*** DATA SHOWN ***

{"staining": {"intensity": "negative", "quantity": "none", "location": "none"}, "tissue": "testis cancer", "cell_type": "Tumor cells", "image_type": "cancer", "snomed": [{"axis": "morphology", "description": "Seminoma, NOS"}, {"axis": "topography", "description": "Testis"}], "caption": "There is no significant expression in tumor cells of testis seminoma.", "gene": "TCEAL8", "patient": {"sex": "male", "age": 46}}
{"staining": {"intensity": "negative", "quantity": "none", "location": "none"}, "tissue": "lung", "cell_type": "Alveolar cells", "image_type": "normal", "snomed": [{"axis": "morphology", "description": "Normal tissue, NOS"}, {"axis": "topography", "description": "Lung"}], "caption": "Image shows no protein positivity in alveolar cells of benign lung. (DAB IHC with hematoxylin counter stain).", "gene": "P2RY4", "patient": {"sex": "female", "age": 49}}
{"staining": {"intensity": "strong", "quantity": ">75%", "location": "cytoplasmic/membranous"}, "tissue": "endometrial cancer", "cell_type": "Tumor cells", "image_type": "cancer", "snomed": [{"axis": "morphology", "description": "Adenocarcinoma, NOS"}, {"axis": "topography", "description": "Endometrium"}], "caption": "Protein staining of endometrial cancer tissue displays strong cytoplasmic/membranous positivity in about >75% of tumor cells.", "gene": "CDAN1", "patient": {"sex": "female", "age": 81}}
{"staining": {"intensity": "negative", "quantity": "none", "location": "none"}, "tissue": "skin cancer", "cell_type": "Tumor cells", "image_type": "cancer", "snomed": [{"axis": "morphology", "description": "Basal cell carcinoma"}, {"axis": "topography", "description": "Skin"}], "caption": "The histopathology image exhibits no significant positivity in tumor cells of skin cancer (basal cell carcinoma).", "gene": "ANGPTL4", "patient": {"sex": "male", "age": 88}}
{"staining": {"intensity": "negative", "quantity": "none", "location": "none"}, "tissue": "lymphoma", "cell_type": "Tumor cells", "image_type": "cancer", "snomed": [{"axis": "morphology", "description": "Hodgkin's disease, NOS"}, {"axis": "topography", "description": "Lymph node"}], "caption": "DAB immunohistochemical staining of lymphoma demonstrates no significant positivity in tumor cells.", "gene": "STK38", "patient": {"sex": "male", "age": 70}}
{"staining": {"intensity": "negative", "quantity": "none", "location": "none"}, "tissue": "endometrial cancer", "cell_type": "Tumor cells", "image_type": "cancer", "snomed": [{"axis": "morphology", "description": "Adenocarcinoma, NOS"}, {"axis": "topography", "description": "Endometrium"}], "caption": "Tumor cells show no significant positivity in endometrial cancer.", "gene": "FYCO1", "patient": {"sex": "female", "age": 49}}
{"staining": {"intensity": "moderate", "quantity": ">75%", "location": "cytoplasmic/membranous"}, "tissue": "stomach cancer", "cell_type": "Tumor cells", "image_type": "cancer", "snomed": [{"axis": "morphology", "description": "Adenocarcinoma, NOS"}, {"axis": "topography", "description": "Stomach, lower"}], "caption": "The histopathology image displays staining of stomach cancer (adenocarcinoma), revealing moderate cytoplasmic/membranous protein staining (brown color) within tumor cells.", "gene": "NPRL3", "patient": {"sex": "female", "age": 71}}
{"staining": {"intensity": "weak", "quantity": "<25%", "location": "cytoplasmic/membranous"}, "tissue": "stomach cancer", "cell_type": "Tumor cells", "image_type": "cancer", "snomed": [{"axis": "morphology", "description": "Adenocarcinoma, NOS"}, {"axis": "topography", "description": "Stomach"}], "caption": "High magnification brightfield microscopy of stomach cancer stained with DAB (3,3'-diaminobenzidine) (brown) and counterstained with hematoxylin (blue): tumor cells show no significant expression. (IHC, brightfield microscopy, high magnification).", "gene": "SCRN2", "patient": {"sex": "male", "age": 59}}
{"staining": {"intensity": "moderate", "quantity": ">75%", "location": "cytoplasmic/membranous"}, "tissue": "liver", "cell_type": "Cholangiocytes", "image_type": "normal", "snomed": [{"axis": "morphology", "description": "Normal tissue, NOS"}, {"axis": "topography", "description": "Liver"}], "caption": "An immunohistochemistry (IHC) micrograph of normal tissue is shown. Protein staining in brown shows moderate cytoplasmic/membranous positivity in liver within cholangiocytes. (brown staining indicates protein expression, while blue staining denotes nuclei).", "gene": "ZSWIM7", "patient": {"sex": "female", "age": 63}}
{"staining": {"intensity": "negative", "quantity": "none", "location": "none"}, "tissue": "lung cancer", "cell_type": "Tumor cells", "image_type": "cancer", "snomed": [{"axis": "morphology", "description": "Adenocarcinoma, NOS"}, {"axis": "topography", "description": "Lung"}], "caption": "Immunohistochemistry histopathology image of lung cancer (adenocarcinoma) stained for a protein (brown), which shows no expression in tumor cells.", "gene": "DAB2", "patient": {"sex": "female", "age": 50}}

*** End of DATA SHOWN ***

## THE TASK
Above are the records; retype every one exactly.

## ANSWER TO THE PROBLEM
{"staining": {"intensity": "negative", "quantity": "none", "location": "none"}, "tissue": "testis cancer", "cell_type": "Tumor cells", "image_type": "cancer", "snomed": [{"axis": "morphology", "description": "Seminoma, NOS"}, {"axis": "topography", "description": "Testis"}], "caption": "There is no significant expression in tumor cells of testis seminoma.", "gene": "TCEAL8", "patient": {"sex": "male", "age": 46}}
{"staining": {"intensity": "negative", "quantity": "none", "location": "none"}, "tissue": "lung", "cell_type": "Alveolar cells", "image_type": "normal", "snomed": [{"axis": "morphology", "description": "Normal tissue, NOS"}, {"axis": "topography", "description": "Lung"}], "caption": "Image shows no protein positivity in alveolar cells of benign lung. (DAB IHC with hematoxylin counter stain).", "gene": "P2RY4", "patient": {"sex": "female", "age": 49}}
{"staining": {"intensity": "strong", "quantity": ">75%", "location": "cytoplasmic/membranous"}, "tissue": "endometrial cancer", "cell_type": "Tumor cells", "image_type": "cancer", "snomed": [{"axis": "morphology", "description": "Adenocarcinoma, NOS"}, {"axis": "topography", "description": "Endometrium"}], "caption": "Protein staining of endometrial cancer tissue displays strong cytoplasmic/membranous positivity in about >75% of tumor cells.", "gene": "CDAN1", "patient": {"sex": "female", "age": 81}}
{"staining": {"intensity": "negative", "quantity": "none", "location": "none"}, "tissue": "skin cancer", "cell_type": "Tumor cells", "image_type": "cancer", "snomed": [{"axis": "morphology", "description": "Basal cell carcinoma"}, {"axis": "topography", "description": "Skin"}], "caption": "The histopathology image exhibits no significant positivity in tumor cells of skin cancer (basal cell carcinoma).", "gene": "ANGPTL4", "patient": {"sex": "male", "age": 88}}
{"staining": {"intensity": "negative", "quantity": "none", "location": "none"}, "tissue": "lymphoma", "cell_type": "Tumor cells", "image_type": "cancer", "snomed": [{"axis": "morphology", "description": "Hodgkin's disease, NOS"}, {"axis": "topography", "description": "Lymph node"}], "caption": "DAB immunohistochemical staining of lymphoma demonstrates no significant positivity in tumor cells.", "gene": "STK38", "patient": {"sex": "male", "age": 70}}
{"staining": {"intensity": "negative", "quantity": "none", "location": "none"}, "tissue": "endometrial cancer", "cell_type": "Tumor cells", "image_type": "cancer", "snomed": [{"axis": "morphology", "description": "Adenocarcinoma, NOS"}, {"axis": "topography", "description": "Endometrium"}], "caption": "Tumor cells show no significant positivity in endometrial cancer.", "gene": "FYCO1", "patient": {"sex": "female", "age": 49}}
{"staining": {"intensity": "moderate", "quantity": ">75%", "location": "cytoplasmic/membranous"}, "tissue": "stomach cancer", "cell_type": "Tumor cells", "image_type": "cancer", "snomed": [{"axis": "morphology", "description": "Adenocarcinoma, NOS"}, {"axis": "topography", "description": "Stomach, lower"}], "caption": "The histopathology image displays staining of stomach cancer (adenocarcinoma), revealing moderate cytoplasmic/membranous protein staining (brown color) within tumor cells.", "gene": "NPRL3", "patient": {"sex": "female", "age": 71}}
{"staining": {"intensity": "weak", "quantity": "<25%", "location": "cytoplasmic/membranous"}, "tissue": "stomach cancer", "cell_type": "Tumor cells", "image_type": "cancer", "snomed": [{"axis": "morphology", "description": "Adenocarcinoma, NOS"}, {"axis": "topography", "description": "Stomach"}], "caption": "High magnification brightfield microscopy of stomach cancer stained with DAB (3,3'-diaminobenzidine) (brown) and counterstained with hematoxylin (blue): tumor cells show no significant expression. (IHC, brightfield microscopy, high magnification).", "gene": "SCRN2", "patient": {"sex": "male", "age": 59}}
{"staining": {"intensity": "moderate", "quantity": ">75%", "location": "cytoplasmic/membranous"}, "tissue": "liver", "cell_type": "Cholangiocytes", "image_type": "normal", "snomed": [{"axis": "morphology", "description": "Normal tissue, NOS"}, {"axis": "topography", "description": "Liver"}], "caption": "An immunohistochemistry (IHC) micrograph of normal tissue is shown. Protein staining in brown shows moderate cytoplasmic/membranous positivity in liver within cholangiocytes. (brown staining indicates protein expression, while blue staining denotes nuclei).", "gene": "ZSWIM7", "patient": {"sex": "female", "age": 63}}
{"staining": {"intensity": "negative", "quantity": "none", "location": "none"}, "tissue": "lung cancer", "cell_type": "Tumor cells", "image_type": "cancer", "snomed": [{"axis": "morphology", "description": "Adenocarcinoma, NOS"}, {"axis": "topography", "description": "Lung"}], "caption": "Immunohistochemistry histopathology image of lung cancer (adenocarcinoma) stained for a protein (brown), which shows no expression in tumor cells.", "gene": "DAB2", "patient": {"sex": "female", "age": 50}}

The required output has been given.